## [WORK INSTRUCTIONS]
Begin the copy at the line containing "Vain, Jüri - juhendaja" in the data below and end it at the line containing "durées. Cela signifie", keeping each line exact and leaving out pictures.

## [MATERIAL SHOWN]
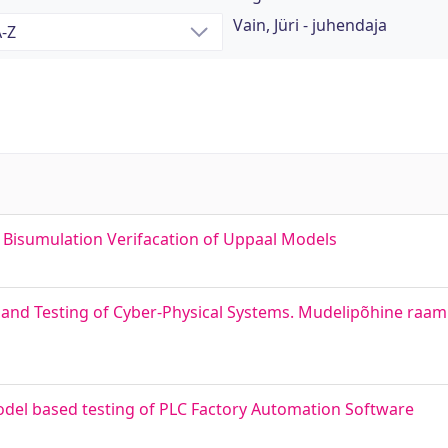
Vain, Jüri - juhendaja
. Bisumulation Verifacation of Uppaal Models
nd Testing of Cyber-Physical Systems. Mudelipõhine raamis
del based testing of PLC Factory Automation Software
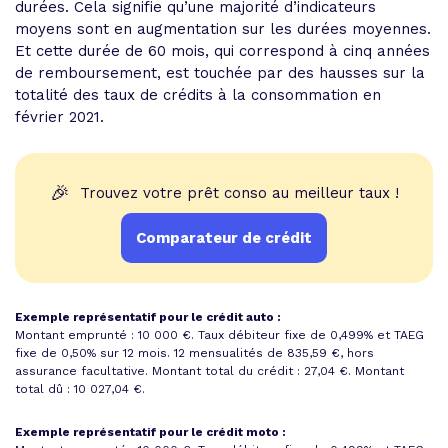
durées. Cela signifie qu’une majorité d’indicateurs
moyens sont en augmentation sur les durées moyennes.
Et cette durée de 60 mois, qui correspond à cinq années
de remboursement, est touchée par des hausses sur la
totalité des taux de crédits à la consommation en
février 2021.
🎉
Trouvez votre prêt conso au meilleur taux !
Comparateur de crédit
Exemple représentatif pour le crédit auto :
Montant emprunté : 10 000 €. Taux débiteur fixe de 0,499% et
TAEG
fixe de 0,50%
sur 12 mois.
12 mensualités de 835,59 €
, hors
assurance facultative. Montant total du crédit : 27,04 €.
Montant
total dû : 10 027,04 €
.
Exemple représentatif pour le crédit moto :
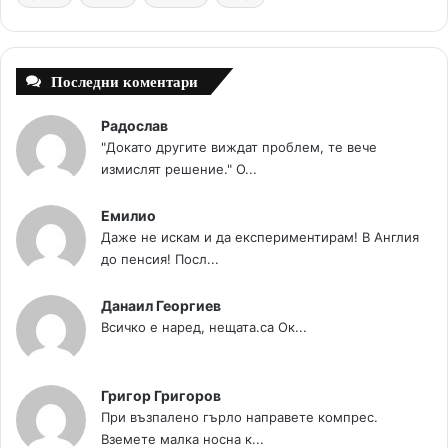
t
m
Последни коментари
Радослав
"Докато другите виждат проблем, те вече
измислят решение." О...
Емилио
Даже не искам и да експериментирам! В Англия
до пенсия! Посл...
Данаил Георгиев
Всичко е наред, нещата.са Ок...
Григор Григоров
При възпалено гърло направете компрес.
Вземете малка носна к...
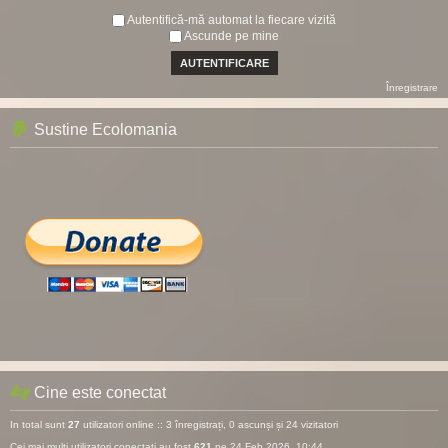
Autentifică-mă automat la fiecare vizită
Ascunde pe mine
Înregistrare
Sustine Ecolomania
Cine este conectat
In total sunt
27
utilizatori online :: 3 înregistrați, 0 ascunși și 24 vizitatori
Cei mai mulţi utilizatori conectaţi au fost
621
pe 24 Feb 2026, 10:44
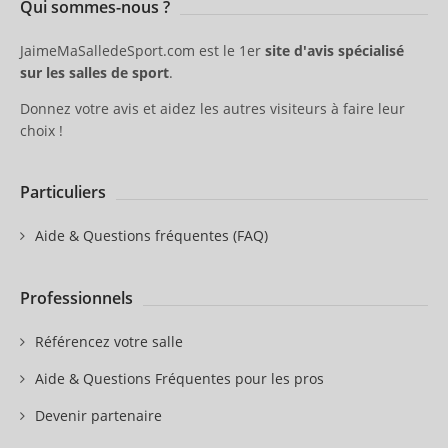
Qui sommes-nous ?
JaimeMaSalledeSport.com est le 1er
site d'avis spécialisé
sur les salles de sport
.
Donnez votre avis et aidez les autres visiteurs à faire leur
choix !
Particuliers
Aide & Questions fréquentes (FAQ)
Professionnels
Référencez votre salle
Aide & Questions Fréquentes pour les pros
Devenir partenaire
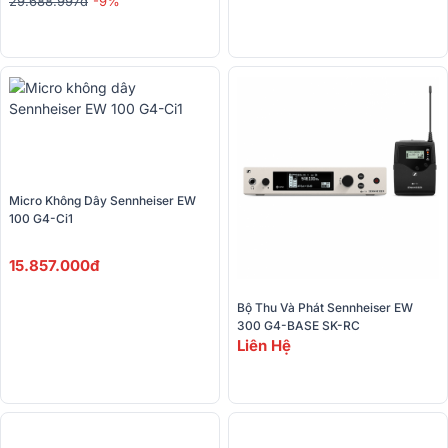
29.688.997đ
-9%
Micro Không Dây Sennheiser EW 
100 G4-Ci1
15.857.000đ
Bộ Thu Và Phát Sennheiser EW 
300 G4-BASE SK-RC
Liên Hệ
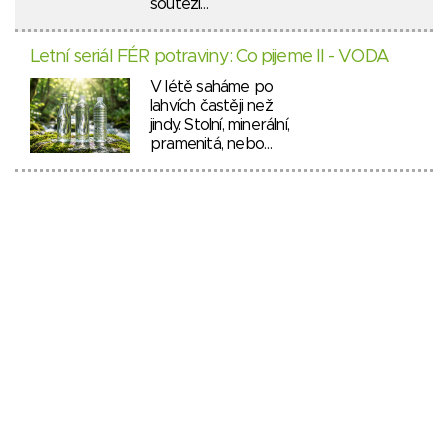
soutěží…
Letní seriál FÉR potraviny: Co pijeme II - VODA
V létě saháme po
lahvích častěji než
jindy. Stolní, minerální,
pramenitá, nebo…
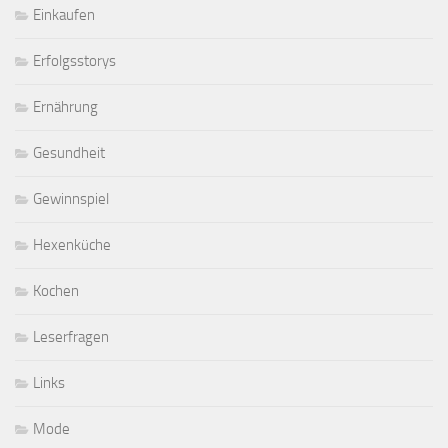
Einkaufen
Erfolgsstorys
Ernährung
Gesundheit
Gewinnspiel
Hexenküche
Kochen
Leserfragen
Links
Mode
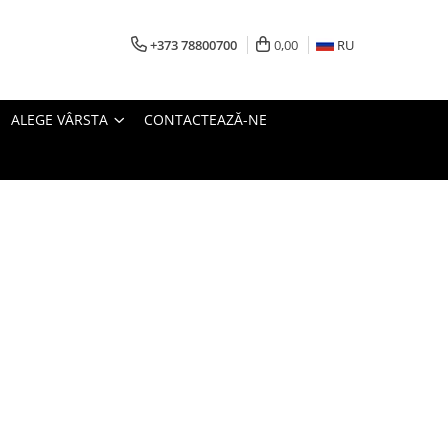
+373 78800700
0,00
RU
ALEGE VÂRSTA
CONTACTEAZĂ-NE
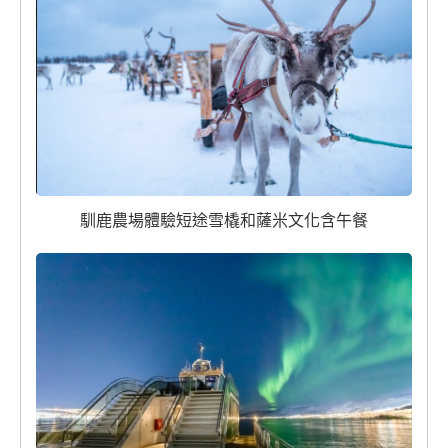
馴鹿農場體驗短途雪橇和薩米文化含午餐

---

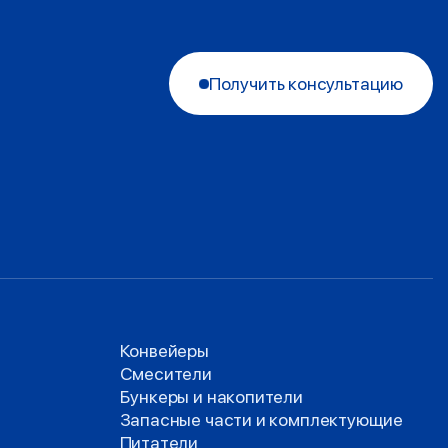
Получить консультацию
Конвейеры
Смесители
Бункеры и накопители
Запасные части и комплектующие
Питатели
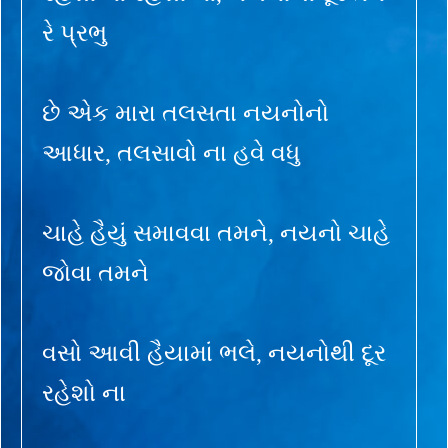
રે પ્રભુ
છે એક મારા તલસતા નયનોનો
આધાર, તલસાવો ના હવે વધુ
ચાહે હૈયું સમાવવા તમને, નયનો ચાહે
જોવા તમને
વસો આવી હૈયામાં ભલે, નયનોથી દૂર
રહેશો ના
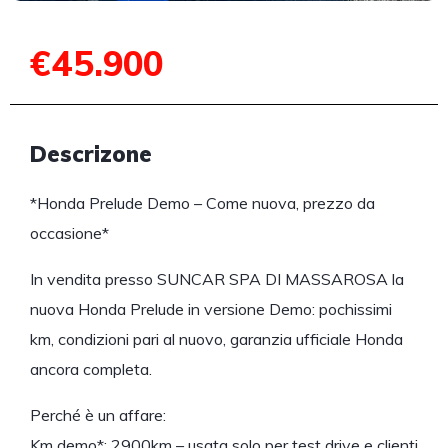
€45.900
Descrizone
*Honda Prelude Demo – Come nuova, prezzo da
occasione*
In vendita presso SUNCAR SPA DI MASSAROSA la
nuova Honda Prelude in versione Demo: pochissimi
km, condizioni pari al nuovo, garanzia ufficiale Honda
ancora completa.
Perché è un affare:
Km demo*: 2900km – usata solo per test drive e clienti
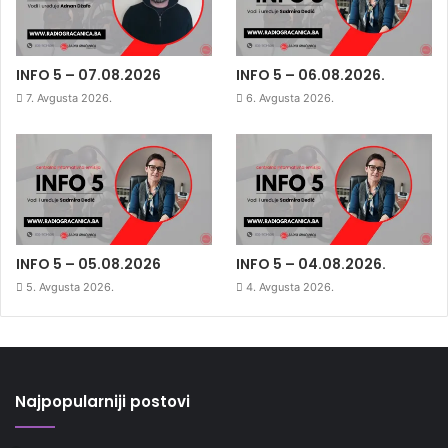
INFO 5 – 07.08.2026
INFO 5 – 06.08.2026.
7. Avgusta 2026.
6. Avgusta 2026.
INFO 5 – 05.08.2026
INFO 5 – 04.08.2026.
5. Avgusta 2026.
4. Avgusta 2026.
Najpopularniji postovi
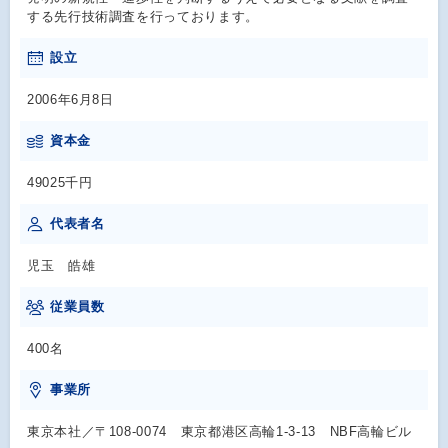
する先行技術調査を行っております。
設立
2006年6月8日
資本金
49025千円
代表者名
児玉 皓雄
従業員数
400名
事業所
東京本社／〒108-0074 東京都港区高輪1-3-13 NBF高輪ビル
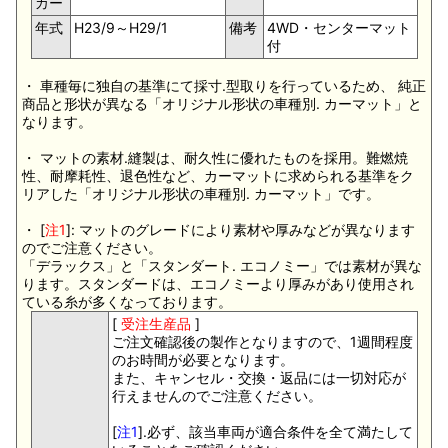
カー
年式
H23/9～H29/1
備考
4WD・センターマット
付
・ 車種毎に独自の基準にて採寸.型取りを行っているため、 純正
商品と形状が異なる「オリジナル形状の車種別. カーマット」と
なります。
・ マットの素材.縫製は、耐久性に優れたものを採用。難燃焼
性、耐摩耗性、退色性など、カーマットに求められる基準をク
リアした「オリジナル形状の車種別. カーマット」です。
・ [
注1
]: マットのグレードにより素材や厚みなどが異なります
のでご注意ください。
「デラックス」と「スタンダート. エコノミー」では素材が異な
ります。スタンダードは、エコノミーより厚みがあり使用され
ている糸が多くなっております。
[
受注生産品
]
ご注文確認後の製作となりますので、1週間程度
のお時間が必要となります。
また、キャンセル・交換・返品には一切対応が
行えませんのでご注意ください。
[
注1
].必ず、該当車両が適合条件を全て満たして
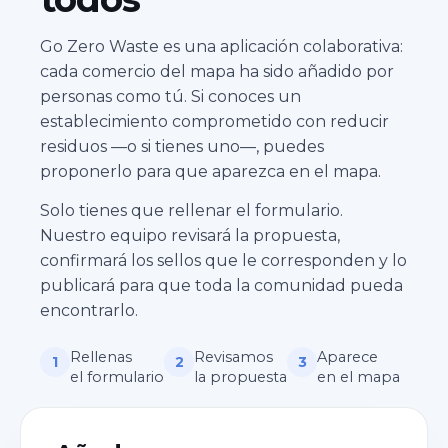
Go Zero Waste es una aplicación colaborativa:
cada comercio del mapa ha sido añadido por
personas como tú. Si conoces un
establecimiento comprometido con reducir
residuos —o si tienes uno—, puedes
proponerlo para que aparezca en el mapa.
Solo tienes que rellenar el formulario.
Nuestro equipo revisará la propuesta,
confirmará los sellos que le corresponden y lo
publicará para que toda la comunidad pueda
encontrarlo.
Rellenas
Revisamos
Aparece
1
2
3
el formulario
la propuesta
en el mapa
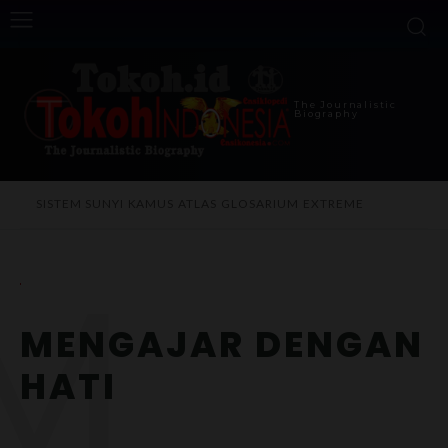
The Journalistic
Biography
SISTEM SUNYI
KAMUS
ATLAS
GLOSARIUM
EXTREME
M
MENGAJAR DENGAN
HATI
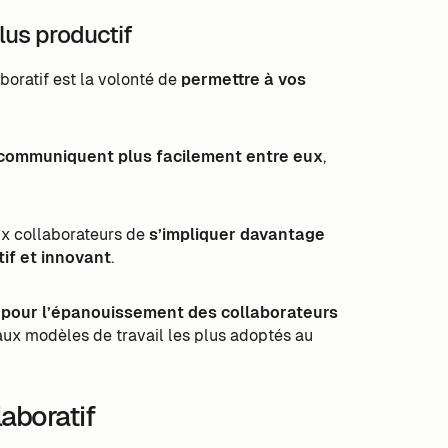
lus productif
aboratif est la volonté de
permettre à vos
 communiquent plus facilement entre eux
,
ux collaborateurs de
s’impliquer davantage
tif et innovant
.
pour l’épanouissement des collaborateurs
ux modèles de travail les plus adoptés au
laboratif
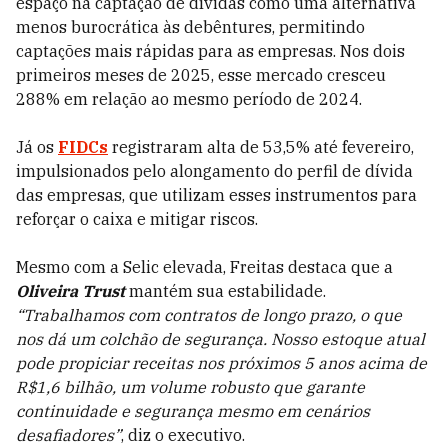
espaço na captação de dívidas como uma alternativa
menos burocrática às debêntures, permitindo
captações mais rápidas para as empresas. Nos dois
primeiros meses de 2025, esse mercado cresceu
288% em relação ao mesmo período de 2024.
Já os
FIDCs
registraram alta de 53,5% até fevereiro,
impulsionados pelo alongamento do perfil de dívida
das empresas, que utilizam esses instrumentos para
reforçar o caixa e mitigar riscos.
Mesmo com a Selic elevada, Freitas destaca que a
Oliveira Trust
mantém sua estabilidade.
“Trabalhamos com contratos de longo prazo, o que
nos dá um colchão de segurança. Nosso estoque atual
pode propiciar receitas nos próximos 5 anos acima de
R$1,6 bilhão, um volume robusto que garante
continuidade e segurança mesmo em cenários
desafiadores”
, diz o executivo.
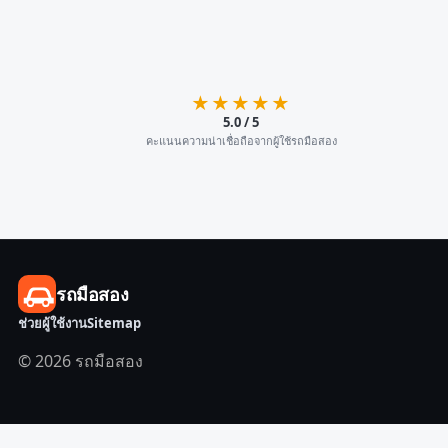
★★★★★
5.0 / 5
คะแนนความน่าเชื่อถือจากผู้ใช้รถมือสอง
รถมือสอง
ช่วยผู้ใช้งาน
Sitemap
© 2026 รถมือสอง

...

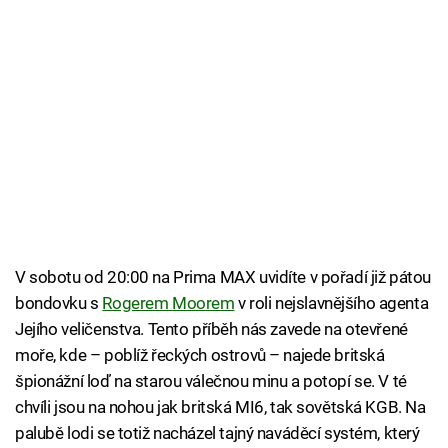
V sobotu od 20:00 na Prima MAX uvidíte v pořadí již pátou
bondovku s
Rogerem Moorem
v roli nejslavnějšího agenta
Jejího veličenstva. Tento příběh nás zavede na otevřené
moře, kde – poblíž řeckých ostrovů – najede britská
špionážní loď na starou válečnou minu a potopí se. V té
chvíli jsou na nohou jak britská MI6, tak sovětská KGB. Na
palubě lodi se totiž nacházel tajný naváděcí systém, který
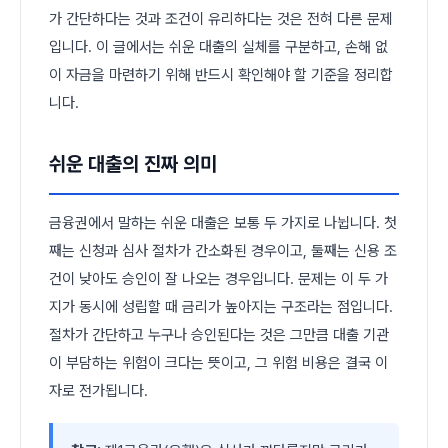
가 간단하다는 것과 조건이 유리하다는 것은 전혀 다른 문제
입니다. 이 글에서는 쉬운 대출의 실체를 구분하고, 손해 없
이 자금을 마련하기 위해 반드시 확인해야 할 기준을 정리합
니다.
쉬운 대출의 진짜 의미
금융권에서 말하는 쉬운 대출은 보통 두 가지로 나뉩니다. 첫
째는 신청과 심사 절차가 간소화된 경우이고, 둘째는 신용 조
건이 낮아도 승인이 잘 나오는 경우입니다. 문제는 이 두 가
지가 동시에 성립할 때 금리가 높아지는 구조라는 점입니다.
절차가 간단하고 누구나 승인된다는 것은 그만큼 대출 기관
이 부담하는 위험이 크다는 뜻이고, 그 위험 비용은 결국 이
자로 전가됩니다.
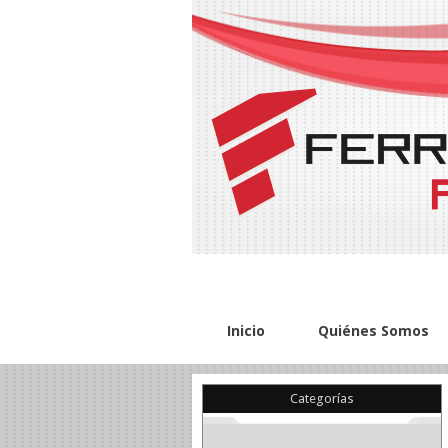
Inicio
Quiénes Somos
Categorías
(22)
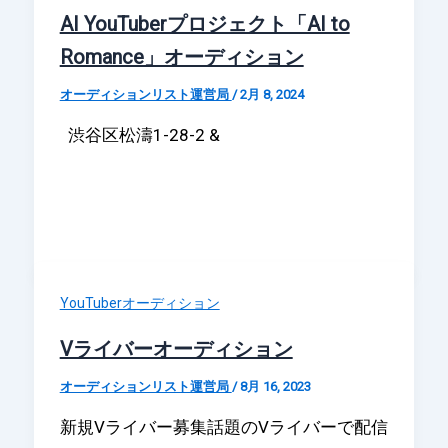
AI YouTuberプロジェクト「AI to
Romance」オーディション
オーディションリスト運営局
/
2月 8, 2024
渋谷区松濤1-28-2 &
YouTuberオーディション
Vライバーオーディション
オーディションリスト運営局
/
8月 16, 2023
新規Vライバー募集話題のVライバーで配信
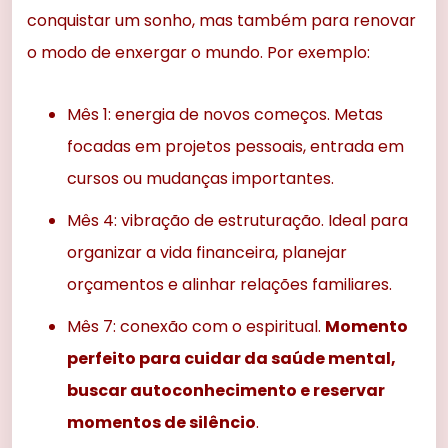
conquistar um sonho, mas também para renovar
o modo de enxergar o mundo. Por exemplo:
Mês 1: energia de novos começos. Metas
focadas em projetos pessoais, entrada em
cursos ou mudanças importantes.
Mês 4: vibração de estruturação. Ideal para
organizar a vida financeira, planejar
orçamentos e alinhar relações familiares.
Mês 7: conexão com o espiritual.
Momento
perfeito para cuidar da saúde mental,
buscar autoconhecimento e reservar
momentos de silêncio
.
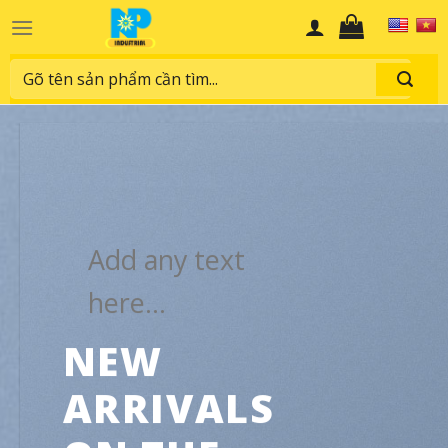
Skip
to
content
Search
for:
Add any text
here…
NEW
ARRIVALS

## [ANSWER FOR THIS EXERCISE]
Vain, Jüri - juhendaja
. Bisumulation Verifacation of Uppaal Models
nd Testing of Cyber-Physical Systems. Mudelipõhine raamis
del based testing of PLC Factory Automation Software
durées. Cela signifie qu’une majorité d’indicateurs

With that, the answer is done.